» **EXCERPTED TEXT**
# Mesa, AZ - 8 month old M, Sable, Neutered & Current On Shots, Free on Craigslist



## Melina (Feb 20, 2010)

D.a.m.n., what a find! Someone go get this boy. They say he's favoring one of his back legs, but I'm sure it's not related to HD at this age. He's free, please don't let someone get a hold of him who knows nothing about German Shepherds...And we know this is likely on Craigslist. That's why I'm posting him on here. I would _so_ take this guy if I could!!

German Shepherd needs good home, and lots of play time


----------



## JakodaCD OA (May 14, 2000)

he is GORGEOUS! I'd snag him if he were close to me!! (oh masi would be mad mad!LOL)


----------



## LaRen616 (Mar 4, 2010)

What a beauty!!!!! 

"Is this love, that I'm feeling":wub:


----------



## Josiebear (Oct 16, 2006)

nice, too bad i don't live in AZ anymore.


----------



## Melina (Feb 20, 2010)

I know, I so want him! I so want _every_ Shepherd I see on Craigslist though, haha  I can't handle another dog though! Anyone else in AZ on here? Come on, someone must be able to snag this guy, I really don't want to see some jack*** who doesn't know how to care for a dog like this get a hold of him.

» **PROBLEM SET**
1/ Write out the German Shepherd thread again, everything from "nice, too bad" down to "hold of him.", substituting "Arizona" for "AZ" each time it appears.
2/ Resume the German Shepherd thread from where it stops.

Dataset items:

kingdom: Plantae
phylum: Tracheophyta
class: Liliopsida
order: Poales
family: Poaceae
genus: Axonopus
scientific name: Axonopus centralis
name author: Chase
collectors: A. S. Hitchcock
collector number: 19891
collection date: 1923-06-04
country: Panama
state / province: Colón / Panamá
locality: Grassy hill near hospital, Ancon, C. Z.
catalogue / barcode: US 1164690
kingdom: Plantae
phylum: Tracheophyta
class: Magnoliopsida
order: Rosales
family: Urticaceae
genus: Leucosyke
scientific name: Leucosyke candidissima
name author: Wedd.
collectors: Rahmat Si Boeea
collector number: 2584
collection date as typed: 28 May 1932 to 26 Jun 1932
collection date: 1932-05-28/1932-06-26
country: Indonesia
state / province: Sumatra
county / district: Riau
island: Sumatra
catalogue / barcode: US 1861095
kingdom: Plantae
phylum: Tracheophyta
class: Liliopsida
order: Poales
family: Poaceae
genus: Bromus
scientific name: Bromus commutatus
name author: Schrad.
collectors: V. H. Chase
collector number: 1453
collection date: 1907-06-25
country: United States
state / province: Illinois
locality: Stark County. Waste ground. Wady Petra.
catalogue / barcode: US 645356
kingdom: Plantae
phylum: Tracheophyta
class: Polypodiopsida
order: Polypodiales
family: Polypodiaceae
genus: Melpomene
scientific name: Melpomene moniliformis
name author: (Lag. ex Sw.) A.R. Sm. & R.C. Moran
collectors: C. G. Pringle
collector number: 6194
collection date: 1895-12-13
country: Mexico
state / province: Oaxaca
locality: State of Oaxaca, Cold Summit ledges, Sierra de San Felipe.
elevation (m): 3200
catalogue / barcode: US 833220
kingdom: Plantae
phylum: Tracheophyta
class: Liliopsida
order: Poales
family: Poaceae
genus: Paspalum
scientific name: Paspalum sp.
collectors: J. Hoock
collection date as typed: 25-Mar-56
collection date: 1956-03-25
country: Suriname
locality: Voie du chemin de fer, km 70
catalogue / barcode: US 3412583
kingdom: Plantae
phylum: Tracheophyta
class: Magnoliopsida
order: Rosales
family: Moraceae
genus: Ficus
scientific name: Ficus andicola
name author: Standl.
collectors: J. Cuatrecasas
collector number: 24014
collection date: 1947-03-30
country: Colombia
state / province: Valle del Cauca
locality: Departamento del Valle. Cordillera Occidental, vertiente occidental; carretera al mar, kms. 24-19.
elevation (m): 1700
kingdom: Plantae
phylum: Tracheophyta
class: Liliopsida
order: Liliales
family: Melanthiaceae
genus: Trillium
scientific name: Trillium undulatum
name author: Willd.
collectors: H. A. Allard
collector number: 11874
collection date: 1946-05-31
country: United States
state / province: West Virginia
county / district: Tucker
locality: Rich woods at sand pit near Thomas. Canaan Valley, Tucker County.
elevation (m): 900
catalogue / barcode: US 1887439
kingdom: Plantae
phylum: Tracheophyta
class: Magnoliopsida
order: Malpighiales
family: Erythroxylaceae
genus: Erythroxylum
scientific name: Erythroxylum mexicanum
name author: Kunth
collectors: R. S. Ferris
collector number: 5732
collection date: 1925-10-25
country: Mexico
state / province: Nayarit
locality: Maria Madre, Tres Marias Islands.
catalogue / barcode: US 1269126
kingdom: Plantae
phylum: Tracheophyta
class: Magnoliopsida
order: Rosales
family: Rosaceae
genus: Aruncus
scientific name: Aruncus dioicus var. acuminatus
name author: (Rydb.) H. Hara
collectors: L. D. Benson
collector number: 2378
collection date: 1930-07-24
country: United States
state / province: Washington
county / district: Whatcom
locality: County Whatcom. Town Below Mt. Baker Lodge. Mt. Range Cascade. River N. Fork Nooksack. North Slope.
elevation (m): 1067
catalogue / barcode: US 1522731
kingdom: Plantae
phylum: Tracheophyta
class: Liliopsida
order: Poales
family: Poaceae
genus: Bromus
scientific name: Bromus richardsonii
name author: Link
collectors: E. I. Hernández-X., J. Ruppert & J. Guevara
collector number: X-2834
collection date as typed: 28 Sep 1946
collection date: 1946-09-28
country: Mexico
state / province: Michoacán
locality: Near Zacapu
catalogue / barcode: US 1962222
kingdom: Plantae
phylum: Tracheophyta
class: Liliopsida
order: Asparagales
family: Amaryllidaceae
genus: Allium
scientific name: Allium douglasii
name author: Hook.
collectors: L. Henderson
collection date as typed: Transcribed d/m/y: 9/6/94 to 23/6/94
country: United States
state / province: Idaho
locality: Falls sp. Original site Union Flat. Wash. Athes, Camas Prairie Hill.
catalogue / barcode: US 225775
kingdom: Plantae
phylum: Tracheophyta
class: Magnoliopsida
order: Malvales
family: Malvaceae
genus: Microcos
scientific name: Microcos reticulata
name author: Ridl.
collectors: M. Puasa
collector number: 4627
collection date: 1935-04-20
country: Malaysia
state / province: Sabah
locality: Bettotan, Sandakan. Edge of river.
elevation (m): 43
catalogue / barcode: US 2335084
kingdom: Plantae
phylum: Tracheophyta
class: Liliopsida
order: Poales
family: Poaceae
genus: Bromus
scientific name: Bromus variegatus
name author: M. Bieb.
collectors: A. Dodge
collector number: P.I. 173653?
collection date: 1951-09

» **SET OF ANSWERS**
1/
nice, too bad i don't live in Arizona anymore.


----------



## Melina (Feb 20, 2010)

I know, I so want him! I so want _every_ Shepherd I see on Craigslist though, haha  I can't handle another dog though! Anyone else in Arizona on here? Come on, someone must be able to snag this guy, I really don't want to see some jack*** who doesn't know how to care for a dog like this get a hold of him.

2/
----------



## Melina (Feb 20, 2010)

Looks like he's gone. The posting's been deleted...I really hope he went to a good home.


----------



## Melina (Feb 20, 2010)

Just so this thread doesn't remain here in vain, someone just posted this Shepherd as well, also free:


FREE GREAT DOG TO GOOD HOME






































He seems sweet as well, 4 years old.


----------



## Anja1Blue (Feb 27, 2008)

I cringe when I see dogs being offered for free - can't bear thinking about where they might end up.....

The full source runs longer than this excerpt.